If Archbishop McQuaid had defrocked this priest -- and held a canon law trial against her abuser -- hundreds of other children may have avoided molestation by priest paedophiles.

These "disastrous" decisions by Archbishop McQuaid set a pattern for his three successors -- Archbishops Dermot Ryan, Kevin McNamara and Desmond Connell (up until 1995) to follow his bad example of cover-ups and non-referrals to the gardai. Cardinal Connell is credited with the re-introduction of canon law trials which Archbishop McQuaid baulked at and which Archbishops Ryan and McNamara let lapse.

Shocking, too, how assistant bishops like the late James Kavanagh, the retired Dermot O'Mahony and the promoted Donal Murray are found to have dealt particularly badly with complaints on their watch.

Nor does Rome come well out of this tragic saga at all, with the papal nuncio refusing to respond to correspondence from the commission.
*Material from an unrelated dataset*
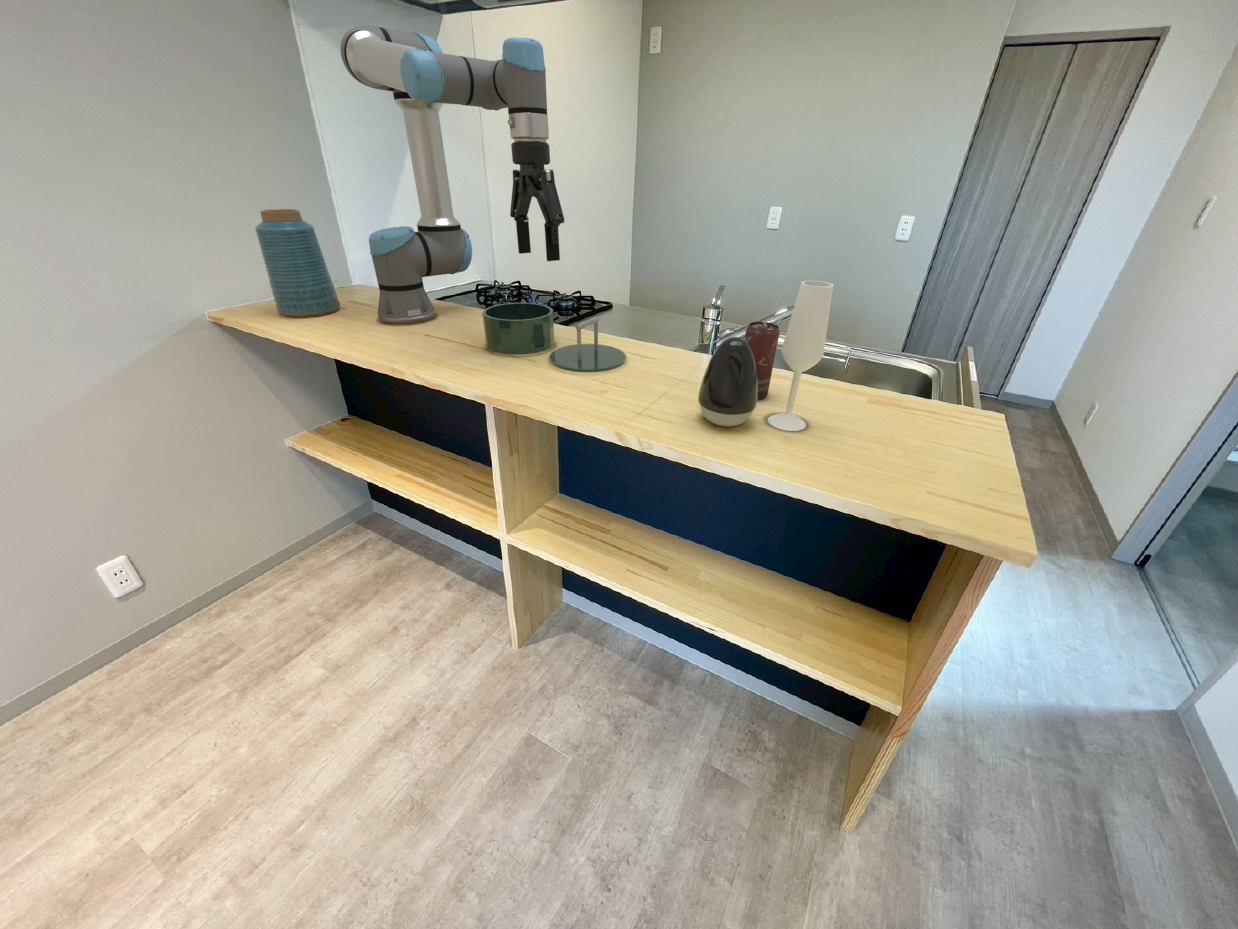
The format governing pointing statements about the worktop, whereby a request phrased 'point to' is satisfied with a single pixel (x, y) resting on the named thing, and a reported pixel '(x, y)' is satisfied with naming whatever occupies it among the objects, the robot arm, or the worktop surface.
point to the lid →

The present-day church leadership of Cardinal Sean Brady and Archbishop Diarmuid Martin of Dublin have talked of their shame.

Inquiries

But the Government appears to be baulking at having similar Dublin and Ferns inquiries extended to other dioceses, as demanded by the One in Four support group and Survivors of Clerical Abuse.

Most intriguing of all, the commission discovered new information which came its way after its report was written last July and it wants to issue a second report.

Clerical child sex abuse issue is not yet off the political agenda, though the Church more than the State has been getting its act together on implementing effective child protection procedures.

But the priest rapists have not gone away, as shown by the lodging with Archbishop Martin of 131 new complaints since the commission's cut-off point of mid-2004.